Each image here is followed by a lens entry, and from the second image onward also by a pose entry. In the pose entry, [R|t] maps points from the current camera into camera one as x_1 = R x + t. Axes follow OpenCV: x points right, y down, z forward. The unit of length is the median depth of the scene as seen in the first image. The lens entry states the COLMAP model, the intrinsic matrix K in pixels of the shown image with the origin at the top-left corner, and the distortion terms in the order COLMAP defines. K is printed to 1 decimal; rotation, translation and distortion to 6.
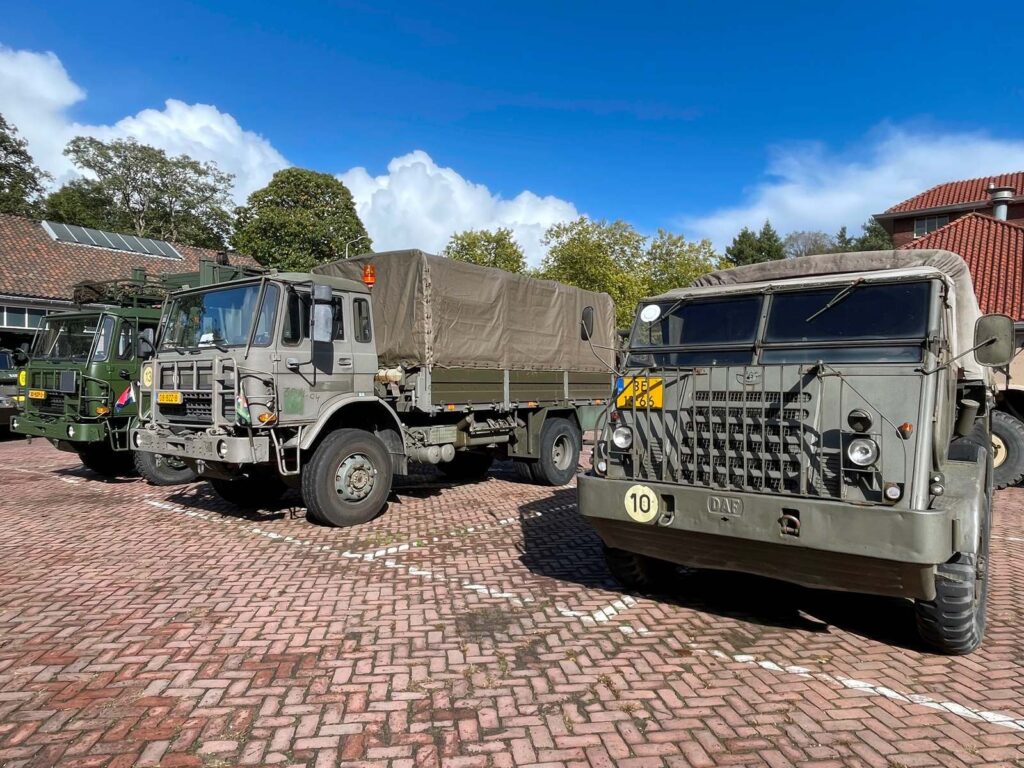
lens RADIAL K [[652.5, 0, 515.5], [0, 652.5, 405.9], [0, 0, 1]] dist [-0.002242, -0.007612]
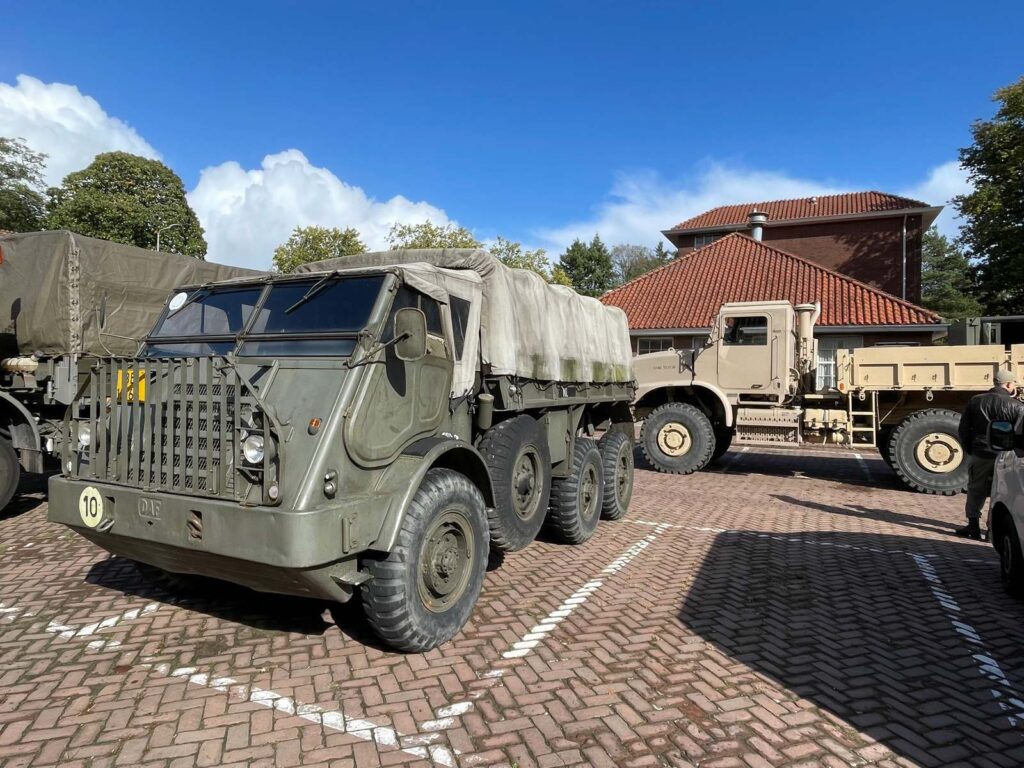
lens RADIAL K [[610.3, 0, 510.7], [0, 610.3, 383.3], [0, 0, 1]] dist [-0.005525, -0.000030]
pose [[0.981082, 0.008380, 0.193410, 0.356113], [-0.003618, 0.999682, -0.024961, -0.001941], [-0.193557, 0.023789, 0.980800, 0.028588]]
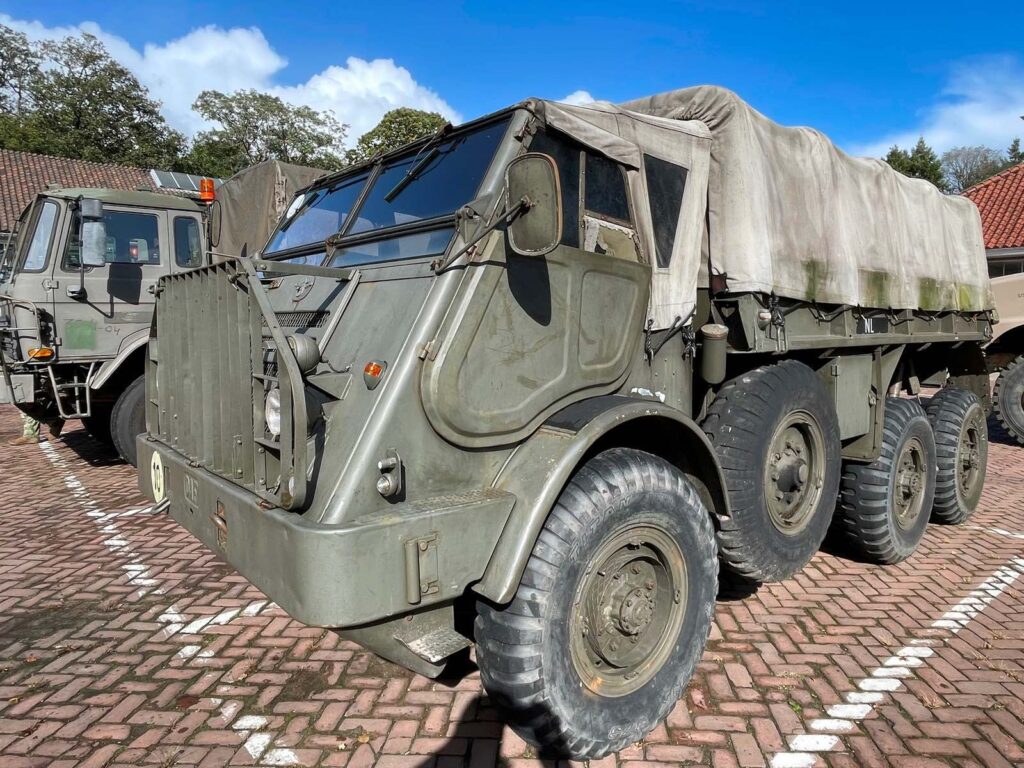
lens RADIAL K [[652.5, 0, 552.6], [0, 652.5, 358.0], [0, 0, 1]] dist [-0.002242, -0.007612]
pose [[0.983710, 0.004831, -0.179697, 0.426128], [-0.001225, 0.999796, 0.020175, 0.006137], [0.179758, -0.019627, 0.983515, 0.238805]]
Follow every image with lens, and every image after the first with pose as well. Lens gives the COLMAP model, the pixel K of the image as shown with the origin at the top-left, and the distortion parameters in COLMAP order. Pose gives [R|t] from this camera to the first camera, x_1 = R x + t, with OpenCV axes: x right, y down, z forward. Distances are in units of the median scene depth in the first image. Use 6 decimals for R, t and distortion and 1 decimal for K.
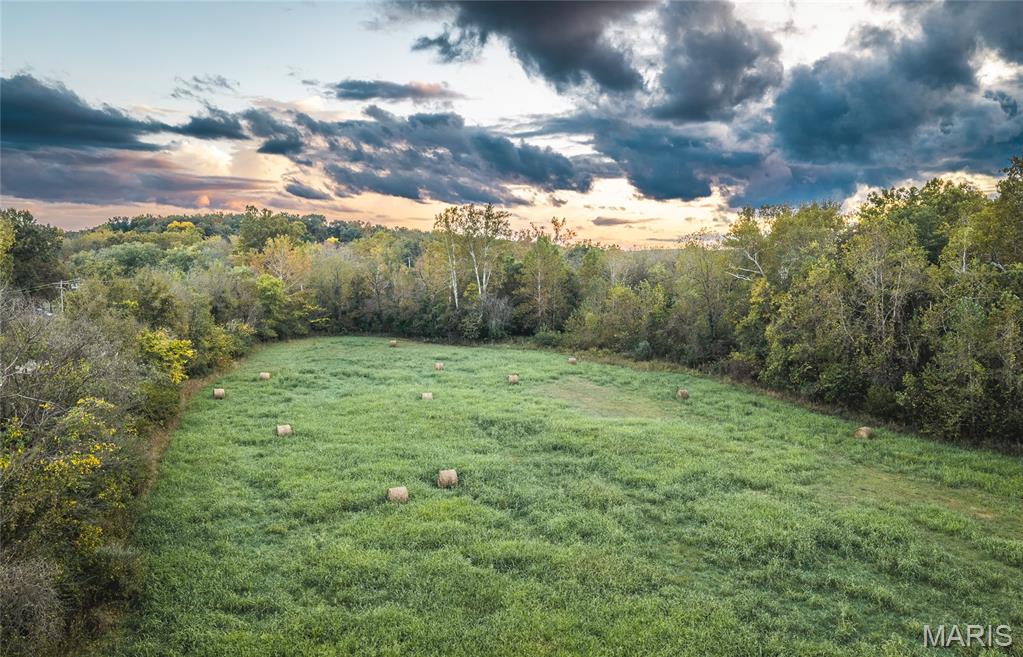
lens RADIAL K [[853.9, 0, 508.2], [0, 853.9, 321.6], [0, 0, 1]] dist [0.017531, -0.025936]
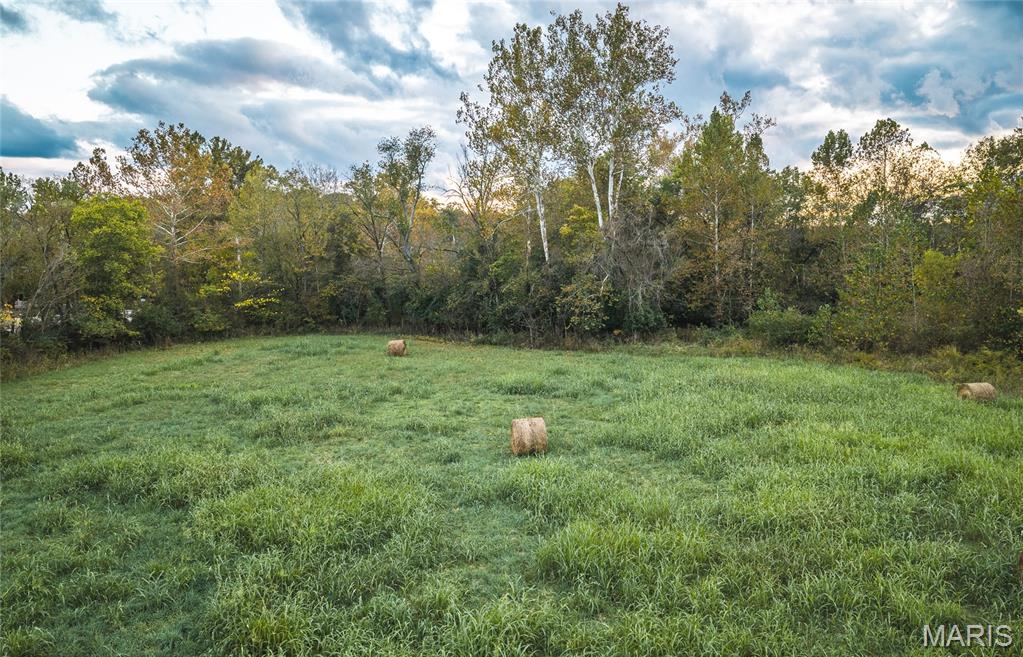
lens RADIAL K [[853.9, 0, 508.2], [0, 853.9, 321.6], [0, 0, 1]] dist [0.017531, -0.025936]
pose [[0.997844, -0.021968, -0.061849, -0.053584], [0.021589, 0.999744, -0.006796, 0.016553], [0.061982, 0.005446, 0.998062, 0.570089]]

--

• **Work instructions**
Please reproduce the records above word for word, every line of them, but omit the pictures.

• **Expected answer**
Each image here is followed by a lens entry, and from the second image onward also by a pose entry. In the pose entry, [R|t] maps points from the current camera into camera one as x_1 = R x + t. Axes follow OpenCV: x points right, y down, z forward. The unit of length is the median depth of the scene as seen in the first image. The lens entry states the COLMAP model, the intrinsic matrix K in pixels of the shown image with the origin at the top-left corner, and the distortion terms in the order COLMAP defines. K is printed to 1 decimal; rotation, translation and distortion to 6.
lens RADIAL K [[652.5, 0, 515.5], [0, 652.5, 405.9], [0, 0, 1]] dist [-0.002242, -0.007612]
lens RADIAL K [[610.3, 0, 510.7], [0, 610.3, 383.3], [0, 0, 1]] dist [-0.005525, -0.000030]
pose [[0.981082, 0.008380, 0.193410, 0.356113], [-0.003618, 0.999682, -0.024961, -0.001941], [-0.193557, 0.023789, 0.980800, 0.028588]]
lens RADIAL K [[652.5, 0, 552.6], [0, 652.5, 358.0], [0, 0, 1]] dist [-0.002242, -0.007612]
pose [[0.983710, 0.004831, -0.179697, 0.426128], [-0.001225, 0.999796, 0.020175, 0.006137], [0.179758, -0.019627, 0.983515, 0.238805]]
Follow every image with lens, and every image after the first with pose as well. Lens gives the COLMAP model, the pixel K of the image as shown with the origin at the top-left, and the distortion parameters in COLMAP order. Pose gives [R|t] from this camera to the first camera, x_1 = R x + t, with OpenCV axes: x right, y down, z forward. Distances are in units of the median scene depth in the first image. Use 6 decimals for R, t and distortion and 1 decimal for K.
lens RADIAL K [[853.9, 0, 508.2], [0, 853.9, 321.6], [0, 0, 1]] dist [0.017531, -0.025936]
lens RADIAL K [[853.9, 0, 508.2], [0, 853.9, 321.6], [0, 0, 1]] dist [0.017531, -0.025936]
pose [[0.997844, -0.021968, -0.061849, -0.053584], [0.021589, 0.999744, -0.006796, 0.016553], [0.061982, 0.005446, 0.998062, 0.570089]]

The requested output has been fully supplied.